December 22, 2000, 11:12 AM —
ONE OF THE HOT NEWS ITEMSrecently was the decision by several dotcom companies to reduce one of their initial competitive advantages over brick-and-mortar competitors -- cheaper prices. The reason is obvious, though it's somewhat amusing to see it discussed in such lofty terms: In the wake of the slump in high-tech stock prices, investors are demanding profitability (gasp!), rather than just the ".com" suffix on a corporate name.
To any reasonably intelligent observer of the Internet phenomenon, this should not come as a great surprise. The question that remains is, what will e-businesses use as their competitive advantage if they can't offer substantially lower prices than the brick-and-mortar world? One of the business-IT megatrends that we articulated nearly a year ago was that the products and services offered by many of the e-businesses would become commodities, and companies would have to find other ways of gaining customer loyalty.

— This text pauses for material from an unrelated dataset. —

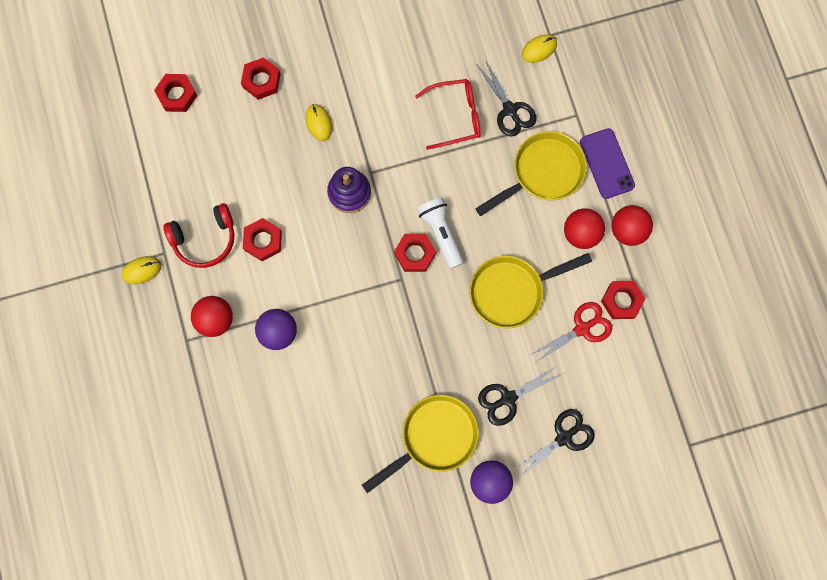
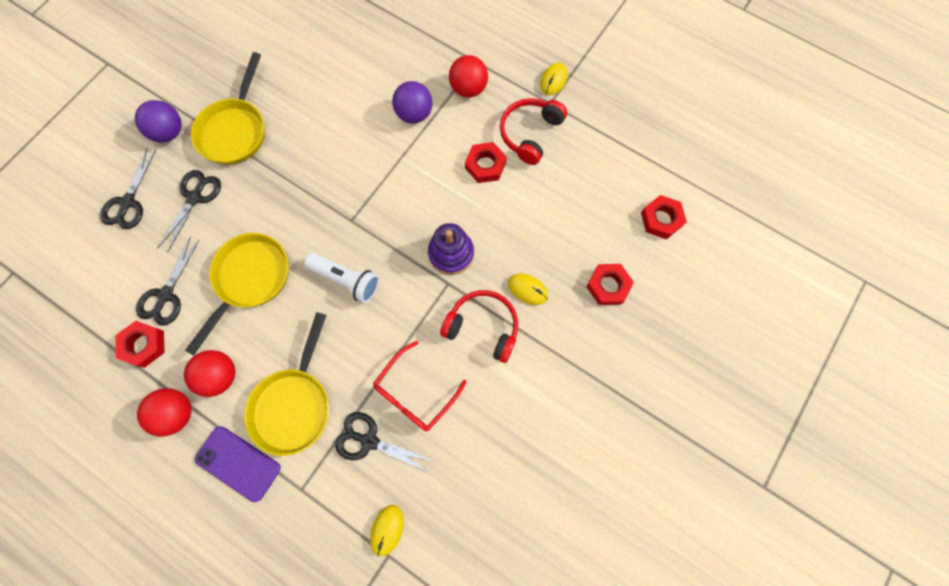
camera: 140 degrees right, 5 degrees down
(373, 122) = (483, 327): none -> red headphones
(415, 254) = (355, 247): red nut -> none
(582, 328) = (166, 295): red scissors -> black scissors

This idea is not rocket science. Amazon.com may have achieved its initial success partly by offering books at a substantial discount, and perhaps CEO Jeff Bezos actually thought he could make a profit with discount pricing in the early days. After all, a virtual bookstore doesn't have the overhead of rent and upkeep that a physical bookstore has. But during the course of a few years, Amazon.com discovered that it was facing almost identical discount prices from brick-and-mortar competitors like Barnes & Noble and its e-business spinoff, Barnesandnoble.com. The average consumer probably doesn't lie awake every night obsessing about this the way Bezos and his counterpart at Barnes & Noble presumably do. As one of those consumers, all I know is that I'll find virtually identical prices for a mainstream book today, unless I'm silly enough to buy it at the airport bookstore just before I jump on a flight. But you certainly can't blame Amazon.com or any of the comparable dotcom companies for using discounted prices as an attractive marketing campaign in their early days. After all, the Japanese automobile industry used the same strategy in the 1960s, and the Indian software-outsourcing industry used the same strategy in the 1990s. Cheap prices can be an attractive way of getting attention in an established marketplace.
As suggested above, the interesting question is, what happens when discounted prices are no longer sufficient? In the case of the Japanese automobile industry, one of the obvious answers was better quality. Honda and Toyota could say to the U.S. marketplace, "Not only are our cars competitively priced [though perhaps no longer quite as cheap, compared with Ford and General Motors], they run better and last longer."